The train shrieked and painted swiftly hill and embankment and little adobe huts and a corral full of huddled sheep, and went churning away to the northeast. Annie-Many-Ponies followed its course absently with her eyes until the last winking light from its windows and the last wisp of smoke was hidden behind hills and trees. The little black dog finished the rabbit, nosed its tracks back to where it had hopped out of the brush, and came back and curled up at the feet of his mistress, licking his lips and again his travel-sore paws. In a moment, feeling in his dumb way her loneliness, perhaps, be reached up and laid his pink tongue caressingly upon her brown hand.
Dark came softly and with it a noisy wind that whistled and murmured and at last, growing more boisterous as the night deepened, whooped over her bead and tossed wildly the branches of a clump of trees that grew near.
Annie-Many-Ponies listened to the wind and thought it a brother, perhaps, of the night wind that came to the Dakota prairies and caroused there until dawn bade it be still. Too red the blood of her people ran in her veins for her to be afraid of the night, even though she peopled it with dim shapes of her fancy.
After a long while the wind grew chill. Annie-Many-Ponies shivered, and then rose and went to the horse and, reaching into the bundle which was still bound to the saddle, she worked a plaid shawl loose from the other things and pulled it out and wrapped it close around her and pulled it over her head like a cowl. Then she went back and sat down against the bowlder, waiting, with the sublime patience of her kind, for Ramon.

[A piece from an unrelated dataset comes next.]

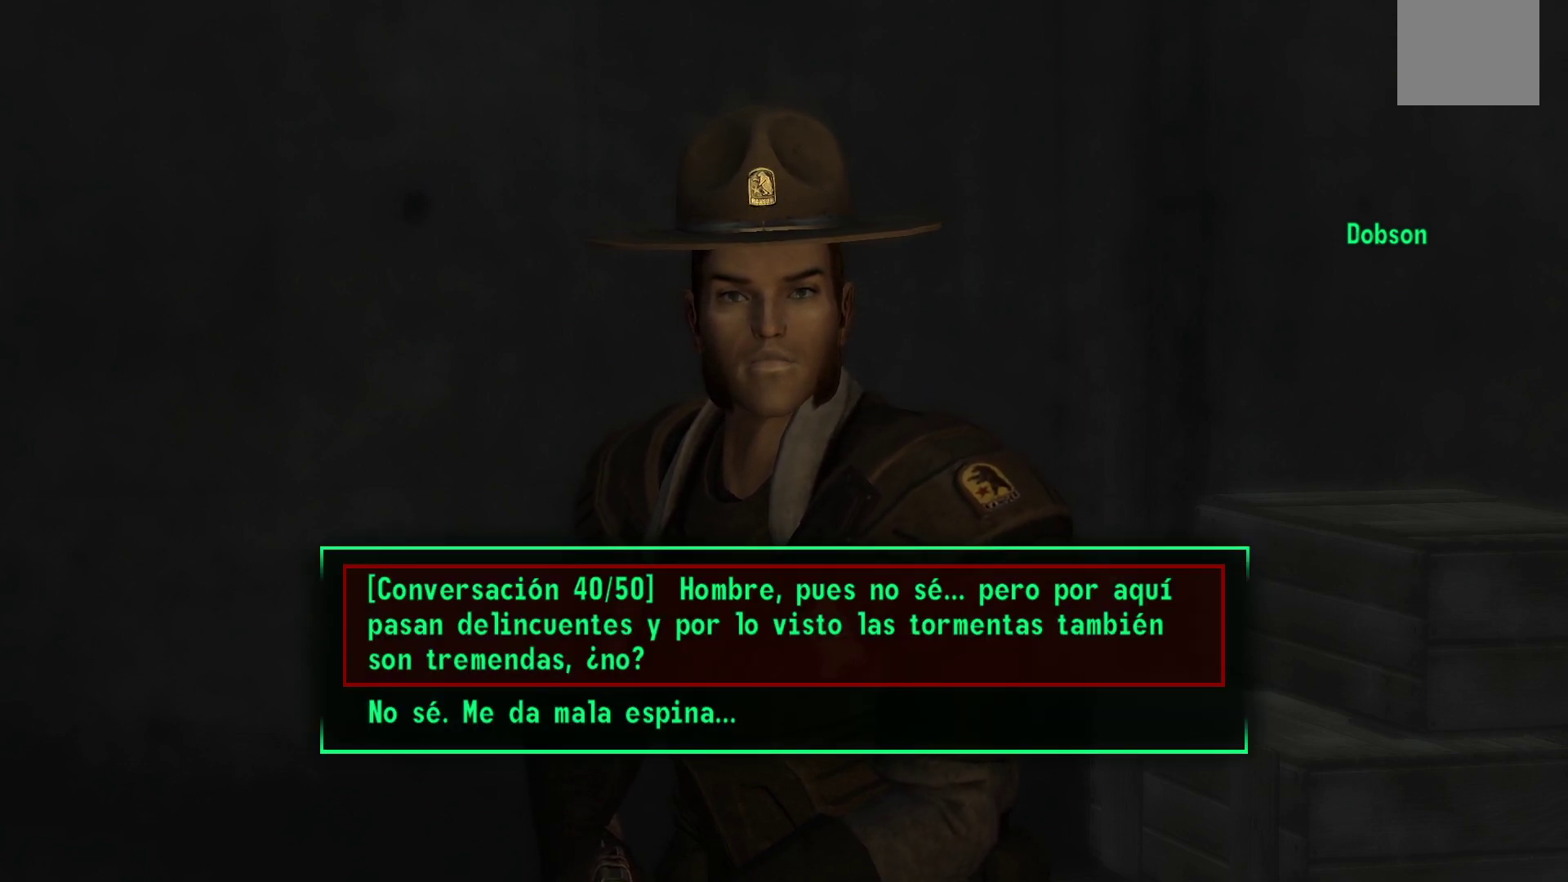
Gameplay with a controller (Xbox layout); each line is a JSON object with the inputs held at the frame after it. "events" lists button and stick changes between this image and that frame as [ms after this image, input, new state], when the widget could be followed in between.
{"buttons": [], "left_stick": "center", "right_stick": "center", "events": [[100, "DPAD_DOWN", "down"], [233, "DPAD_DOWN", "up"]]}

Until the wind hushed, listening for the dawn, she sat there and waited. At her feet the little black dog slept with his nose folded between his front paws over which he whimpered sometimes in his dreams. At every little sound all through--the night Annie-Many-Ponies had listened, thinking that at last here came Ramon to take her to the priest, but for the first time since she had stolen out on the mesa to meet him, Ramon did not keep the tryst--and this was to be their marriage meeting! Annie-Many-Ponies grew very still and voiceless in her heart, as if her very soul waited. She did not even speculate upon what the future would be like if Ramon never came. She was waiting.